SQLAlchemy: Applying Filtering, Ordering and Grouping to Queries

Yixuan Zhou
3 min readSep 10, 2020

In this chapter, you will write queries that allow you to filter, order, and count your data. All within the Pythonic framework provided by SQLAlchemy.

Filtering and Targeting Data

Where clauses

  • Restrict data returned by a query based on Boolean conditions
  • Compare a column against a value or another column

#census is a table name

stmt = select([census])

stmt = stmt.where(census.columns.state== ‘California’)

results = connection.execute(stmt).fetchall()

for result in results:

print(result.state, result.age)

  1. Expressions
  • in_(), like(), between(), and_(), any_()
  • available as method on a column

stmt = select([census])

stmt = stmt.where(census.columns.state.startswith(‘New’))

for result in connection.execute(stmt):

print(result.state, result.pop2000)

#Define a list of states for which we want results

states = [‘New York’, ‘California’, ‘Texas’]

stmt = select([census])

stmt = stmt.where(census.columns.state.in_(states))

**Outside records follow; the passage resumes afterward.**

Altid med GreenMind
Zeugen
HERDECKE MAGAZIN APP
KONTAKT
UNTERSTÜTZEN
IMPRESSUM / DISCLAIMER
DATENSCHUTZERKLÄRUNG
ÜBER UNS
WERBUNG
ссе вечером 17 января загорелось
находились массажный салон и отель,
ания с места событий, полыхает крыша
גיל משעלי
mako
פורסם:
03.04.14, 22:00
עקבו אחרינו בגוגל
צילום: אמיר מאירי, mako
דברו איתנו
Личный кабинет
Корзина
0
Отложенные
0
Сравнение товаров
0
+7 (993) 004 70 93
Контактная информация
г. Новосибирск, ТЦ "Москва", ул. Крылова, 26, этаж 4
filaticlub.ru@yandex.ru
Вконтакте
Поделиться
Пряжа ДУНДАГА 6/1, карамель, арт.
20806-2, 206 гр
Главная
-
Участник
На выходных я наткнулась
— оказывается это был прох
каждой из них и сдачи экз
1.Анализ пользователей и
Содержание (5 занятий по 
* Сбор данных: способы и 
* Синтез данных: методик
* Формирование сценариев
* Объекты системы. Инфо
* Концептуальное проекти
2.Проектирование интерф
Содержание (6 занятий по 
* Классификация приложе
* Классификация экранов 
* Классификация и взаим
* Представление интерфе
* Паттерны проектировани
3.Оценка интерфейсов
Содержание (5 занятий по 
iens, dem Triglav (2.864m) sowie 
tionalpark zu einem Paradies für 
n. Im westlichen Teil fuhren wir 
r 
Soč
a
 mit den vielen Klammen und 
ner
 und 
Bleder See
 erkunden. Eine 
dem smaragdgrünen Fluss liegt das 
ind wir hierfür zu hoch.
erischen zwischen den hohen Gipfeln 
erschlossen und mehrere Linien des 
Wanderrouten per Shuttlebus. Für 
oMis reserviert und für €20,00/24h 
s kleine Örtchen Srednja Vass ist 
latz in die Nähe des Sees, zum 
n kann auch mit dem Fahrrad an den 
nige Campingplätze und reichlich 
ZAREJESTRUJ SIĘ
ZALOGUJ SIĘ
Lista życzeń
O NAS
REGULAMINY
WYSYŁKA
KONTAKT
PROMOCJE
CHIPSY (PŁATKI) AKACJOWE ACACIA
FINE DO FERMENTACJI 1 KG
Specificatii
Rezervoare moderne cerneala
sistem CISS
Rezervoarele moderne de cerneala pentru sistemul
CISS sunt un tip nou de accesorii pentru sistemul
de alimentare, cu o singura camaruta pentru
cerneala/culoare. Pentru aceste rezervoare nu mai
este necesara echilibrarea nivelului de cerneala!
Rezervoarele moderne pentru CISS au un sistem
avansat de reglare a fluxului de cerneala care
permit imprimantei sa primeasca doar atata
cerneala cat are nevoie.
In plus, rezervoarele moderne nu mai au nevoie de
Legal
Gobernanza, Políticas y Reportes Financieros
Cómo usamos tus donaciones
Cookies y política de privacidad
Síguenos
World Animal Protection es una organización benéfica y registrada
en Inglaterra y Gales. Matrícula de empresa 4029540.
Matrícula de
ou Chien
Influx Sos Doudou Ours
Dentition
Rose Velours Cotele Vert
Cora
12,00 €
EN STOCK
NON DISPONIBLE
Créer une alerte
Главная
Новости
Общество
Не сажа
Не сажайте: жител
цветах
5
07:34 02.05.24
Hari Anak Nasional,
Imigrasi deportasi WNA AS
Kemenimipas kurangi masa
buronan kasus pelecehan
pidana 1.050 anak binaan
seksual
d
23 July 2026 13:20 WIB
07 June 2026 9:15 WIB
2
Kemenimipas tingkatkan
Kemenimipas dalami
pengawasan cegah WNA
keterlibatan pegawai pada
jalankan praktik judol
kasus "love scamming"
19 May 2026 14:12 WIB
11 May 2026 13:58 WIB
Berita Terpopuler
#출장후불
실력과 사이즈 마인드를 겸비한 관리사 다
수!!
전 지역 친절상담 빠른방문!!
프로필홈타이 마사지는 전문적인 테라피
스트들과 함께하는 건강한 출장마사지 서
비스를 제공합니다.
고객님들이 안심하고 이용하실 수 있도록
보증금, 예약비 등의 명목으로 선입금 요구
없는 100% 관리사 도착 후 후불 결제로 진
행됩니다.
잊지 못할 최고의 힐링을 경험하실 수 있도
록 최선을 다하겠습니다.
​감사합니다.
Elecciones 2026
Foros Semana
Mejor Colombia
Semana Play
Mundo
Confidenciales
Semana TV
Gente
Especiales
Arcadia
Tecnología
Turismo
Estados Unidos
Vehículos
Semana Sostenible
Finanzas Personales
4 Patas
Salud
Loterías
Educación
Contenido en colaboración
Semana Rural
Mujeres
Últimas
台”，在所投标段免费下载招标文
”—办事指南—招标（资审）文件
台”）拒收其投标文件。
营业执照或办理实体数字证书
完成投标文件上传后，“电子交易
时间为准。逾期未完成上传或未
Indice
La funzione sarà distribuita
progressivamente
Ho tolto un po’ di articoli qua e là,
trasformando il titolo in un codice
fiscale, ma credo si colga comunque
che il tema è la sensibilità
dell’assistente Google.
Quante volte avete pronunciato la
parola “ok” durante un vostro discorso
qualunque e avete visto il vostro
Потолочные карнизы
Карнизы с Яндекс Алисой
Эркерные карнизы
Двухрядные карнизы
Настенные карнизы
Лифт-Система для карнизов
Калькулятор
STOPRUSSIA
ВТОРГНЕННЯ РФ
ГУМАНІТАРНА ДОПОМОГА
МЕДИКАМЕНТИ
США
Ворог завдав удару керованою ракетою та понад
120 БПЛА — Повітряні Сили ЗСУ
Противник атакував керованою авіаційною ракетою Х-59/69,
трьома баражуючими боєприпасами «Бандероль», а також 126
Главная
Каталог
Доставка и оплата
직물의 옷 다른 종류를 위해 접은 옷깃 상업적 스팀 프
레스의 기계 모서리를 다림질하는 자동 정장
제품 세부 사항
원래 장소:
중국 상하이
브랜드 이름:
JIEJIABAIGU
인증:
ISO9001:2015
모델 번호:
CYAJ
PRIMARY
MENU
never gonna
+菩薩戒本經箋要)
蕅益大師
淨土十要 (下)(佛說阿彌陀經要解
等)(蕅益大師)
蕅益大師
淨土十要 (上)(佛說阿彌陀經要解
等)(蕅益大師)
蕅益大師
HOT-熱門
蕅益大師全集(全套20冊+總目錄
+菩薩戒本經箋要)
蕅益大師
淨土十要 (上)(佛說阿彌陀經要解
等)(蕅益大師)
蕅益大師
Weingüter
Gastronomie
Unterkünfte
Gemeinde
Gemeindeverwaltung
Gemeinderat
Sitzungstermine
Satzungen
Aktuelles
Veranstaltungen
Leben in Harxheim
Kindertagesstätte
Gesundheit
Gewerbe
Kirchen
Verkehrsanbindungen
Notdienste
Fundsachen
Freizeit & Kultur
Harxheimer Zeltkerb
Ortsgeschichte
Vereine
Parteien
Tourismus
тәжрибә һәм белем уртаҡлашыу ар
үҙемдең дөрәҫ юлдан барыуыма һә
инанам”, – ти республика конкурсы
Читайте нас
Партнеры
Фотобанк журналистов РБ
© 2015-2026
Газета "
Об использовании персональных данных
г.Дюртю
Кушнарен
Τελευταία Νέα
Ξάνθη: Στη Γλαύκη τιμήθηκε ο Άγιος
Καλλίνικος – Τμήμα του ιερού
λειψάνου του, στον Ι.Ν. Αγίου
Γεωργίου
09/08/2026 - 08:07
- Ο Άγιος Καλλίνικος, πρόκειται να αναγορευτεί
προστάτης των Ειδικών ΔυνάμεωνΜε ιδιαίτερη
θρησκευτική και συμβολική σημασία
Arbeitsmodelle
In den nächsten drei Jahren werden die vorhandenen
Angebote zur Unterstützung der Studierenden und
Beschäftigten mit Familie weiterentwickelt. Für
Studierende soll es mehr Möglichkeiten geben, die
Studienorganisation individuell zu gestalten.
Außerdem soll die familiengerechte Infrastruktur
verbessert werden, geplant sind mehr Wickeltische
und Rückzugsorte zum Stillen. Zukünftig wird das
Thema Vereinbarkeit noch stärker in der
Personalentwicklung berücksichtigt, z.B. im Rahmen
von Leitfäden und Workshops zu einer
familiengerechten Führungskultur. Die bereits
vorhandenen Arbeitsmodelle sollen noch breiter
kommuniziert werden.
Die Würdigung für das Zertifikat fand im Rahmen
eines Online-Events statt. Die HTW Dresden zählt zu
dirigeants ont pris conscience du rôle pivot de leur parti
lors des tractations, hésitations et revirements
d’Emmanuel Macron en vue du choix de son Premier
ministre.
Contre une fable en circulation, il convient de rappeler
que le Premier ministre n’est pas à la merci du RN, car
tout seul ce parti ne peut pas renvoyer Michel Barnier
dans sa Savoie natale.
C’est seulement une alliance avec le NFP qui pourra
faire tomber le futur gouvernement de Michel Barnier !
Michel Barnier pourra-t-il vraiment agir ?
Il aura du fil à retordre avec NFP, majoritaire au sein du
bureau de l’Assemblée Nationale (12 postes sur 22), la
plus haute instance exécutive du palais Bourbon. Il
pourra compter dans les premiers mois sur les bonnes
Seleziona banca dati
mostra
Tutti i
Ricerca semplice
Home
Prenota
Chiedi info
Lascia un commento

for result in connection.execute(stmt):

print(result.state, result.pop2000)

→Texas 158372
Texas 156767
Texas 156778
Texas 156625
Texas 147729
Texas 144433
Texas 147865

You might have noticed that we didn’t use any of fetch methods to retrieve a ResultSet. If you are only interested in manipulating one record at a time, you can iterate over the ResultProxy directly.

2. Conjunctions

  • allow us to have multiple criteria in a where clause
  • and_(), or_(), not_()

from sqlalchemy import or_

stmt = select([census])

stmt = stmt.where(or_(census.columns.state == ‘California’,

census.columns.state == ‘New York’))

for result in connection.execute(stmt):

print(result.state, result.sex)

Connecting to a PostgreSQL database

#Import create_engine function

from sqlalchemy import create_engine

#Create an engine to the census PostgreSQL database hosted on the cloud via AWS; when connecting to a PostgreSQL database, many prefer to use the psycopg2 database driver as it supports practically all of PostgreSQL’s features efficiently and is the standard dialect for PostgreSQL in SQLAlchemy. The connection strings have the form “dialect+driver://username:password@host:port/database”

engine = create_engine(‘postgresql+psycopg2://student:datacamp@postgresql.csrrinzqubik.us-east-1.rds.amazonaws.com:5432/census’)

print(engine.table_names())

→[‘census’, ‘state_fact’, ‘vrska’, ‘census1’, ‘data’, ‘data1’, ‘employees3’, ‘users’, ‘employees’, ‘employees_2’]

Ordering query results

stmt = select([census.columns.state])

stmt = stmt.order_by(census.columns.state)

results = connection.execute(stmt).fetchall()

print(results[:10])

→[(‘Alabama’,), (‘Alabama’,), (‘Alabama’,), (‘Alabama’,), (‘Alabama’,), (‘Alabama’,), (‘Alabama’,), (‘Alabama’,), (‘Alabama’,), (‘Alabama’,)]

from sqlalchemy import desc

stmt = select([census.columns.state])

rev_stmt = stmt.order_by(desc(census.columns.state))

rev_results = connection.execute(rev_stmt).fetchall()

print(rev_results[:10])

→ [(‘Wyoming’,), (‘Wyoming’,), (‘Wyoming’,), (‘Wyoming’,), (‘Wyoming’,), (‘Wyoming’,), (‘Wyoming’,), (‘Wyoming’,), (‘Wyoming’,), (‘Wyoming’,)]

Ordering by multiple columns

Each column in the .order_by() method is fully sorted from left to right. This means that the first column is completely sorted, and then within each matching group of values in the first column, it’s sorted by the next column in the .order_by() method.

stmt = select([census.columns.state, census.columns.age])

stmt = stmt.order_by(census.columns.state, desc(census.columns.age))

results = connection.execute(stmt).fetchall()

print(results[:20])

→ [(‘Alabama’, 85), (‘Alabama’, 85), (‘Alabama’, 84), (‘Alabama’, 84), (‘Alabama’, 83), (‘Alabama’, 83), (‘Alabama’, 82), (‘Alabama’, 82), (‘Alabama’, 81), (‘Alabama’, 81), (‘Alabama’, 80), (‘Alabama’, 80), (‘Alabama’, 79), (‘Alabama’, 79), (‘Alabama’, 78), (‘Alabama’, 78), (‘Alabama’, 77), (‘Alabama’, 77), (‘Alabama’, 76), (‘Alabama’, 76)]

Counting, summing, and grouping data

from sqlalchemy import func

stmt = select([func.sum(census.columns.pop2008)])

results = connection.execute(stmt).scalar()

print(results)

→302876613

stmt = select([census.columns.sex, census.columns.age, func.sum(census.columns.pop2008)])

stmt = stmt.group_by(census.columns.sex, census.columns.age)

results = connection.execute(stmt).fetchall()

print(results)

  • SQLAlchemy auto generates “column names” for functions in the ResultSet
  • The column names are often func_# such as count_1

stmt = select([census.columns.sex, func.sum(census.columns.pop2008).label(‘pop2008_sum’)])

stmt = stmt.group_by(census.columns.sex)

results = connection.execute(stmt).fetchall()

print(results[0].keys())

→[‘sex’, ‘pop2008_sum’]

--

--